<簡単じゃないけれど>
今節からのホーム3連戦で、マリノスが2試合勝利すれば優勝できる。
2位との勝点が8差、周りからするとかなり可能性が高い状況ではあるけれど、多くのサポーターは2013年のあのショックを忘れてはいない。
33節の新潟戦はホーム最終節、6万人を超えるとてつもない雰囲気で、当時2階バックスタンドが定位置だった小生は試合開始までに座席にたどり着けるかにハラハラし今まで経験し独特の雰囲気を満喫し、スタンドの4分の3で波打つビッグウェーブに参加し、そして0-1で敗れた。
危ないとは思っていた続く川崎戦、スカパーの向こうでうずくまって泣き崩れる白いユニフォームを呆然と眺める自分は思考停止していた。
だからこそ、1戦必勝なのだ。
目の前にフォーカスするというマスカット監督のコメントはインタビュアにとって面白くはないかもだけど、小生にはいつも熱く響いている。
仕事場でも周りはにわかに騒がしく、もはや週末マリノスが優勝するかのような口調で小生にアプローチしてくる。
「川崎だってそんな簡単に負けるわけがないし、ガンバだってそんなに簡単に勝たせてくれない。当たり前じゃん!」という話をいったい何人にしただろう。
こんな大事な試合で声出し応援ができないのはとってももどかしいけれど、手がパンパンに腫れたって、後押しするさ。

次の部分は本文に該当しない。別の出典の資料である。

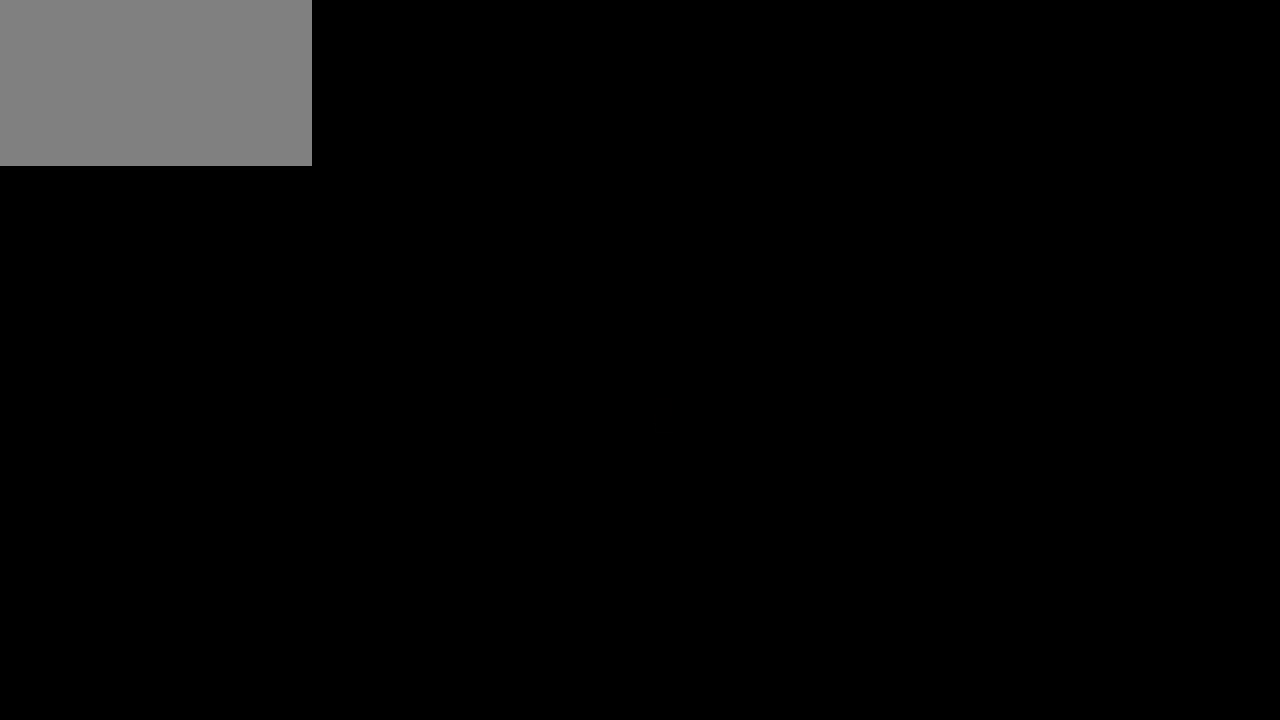
{"keys": [], "mouse": [], "events": []}
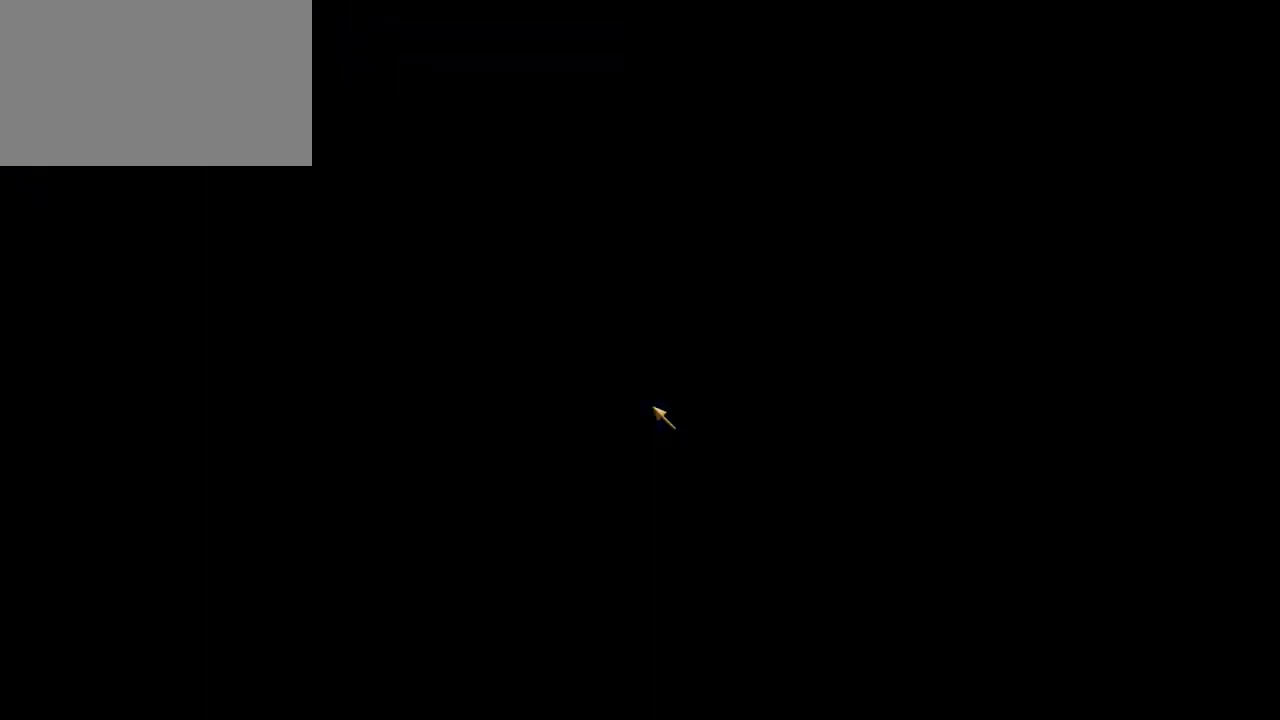
{"keys": [], "mouse": [], "events": []}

日産スタジアムのピッチはいつも以上にマスコミが多くカメラマンもマリノスのゴールの撮影を狙ってスタンバイしている。
試合の鍵は先制できるか否か。
先制出来れば試合は優位に進めることが出来ただろう。
マリノスは試合開始からボールを保持し一気に敵陣に傾れ込む。
相手のボールを持たれたとしても、あっという間に奪え返し攻撃に移る。
ただしフィニッシュの精度が若干低く、相手のディフェンスの精度が高い。
そんな中で先に失点したのはマリノスだった。
相手ゴール前はラッシュアワーの東横線のようだ。
崩し切るのが極めて難しい中で更に相手は東口が冴えている。
神経は研ぎ澄まされ勘を外さない、それでいてプレーを切り、緩慢に動く姿は各駅停車のよう。
相手の決定機はフルタイムで4度ばかりではなかろうか。
終わってみれば2-0の完敗。
想定通り、先制されたのは痛かった。
恐らくスタッツを見ただけならば到底このスコアは想像できないだろうが、シーズン終盤の試合ではこういうゲームが普通にある。
降格圏から脱出し歓喜を上げるガンバサポーターを遠めに観ながらそれでも選手たちが消えるまで手拍子は鳴り止まない。
簡単じゃない。
次節もきっと簡単じゃない。
けれど、こういう試合に勝つことで初めて最高な景色が観れるのだ。
サポーターはそれを信じて後押しをするのみである。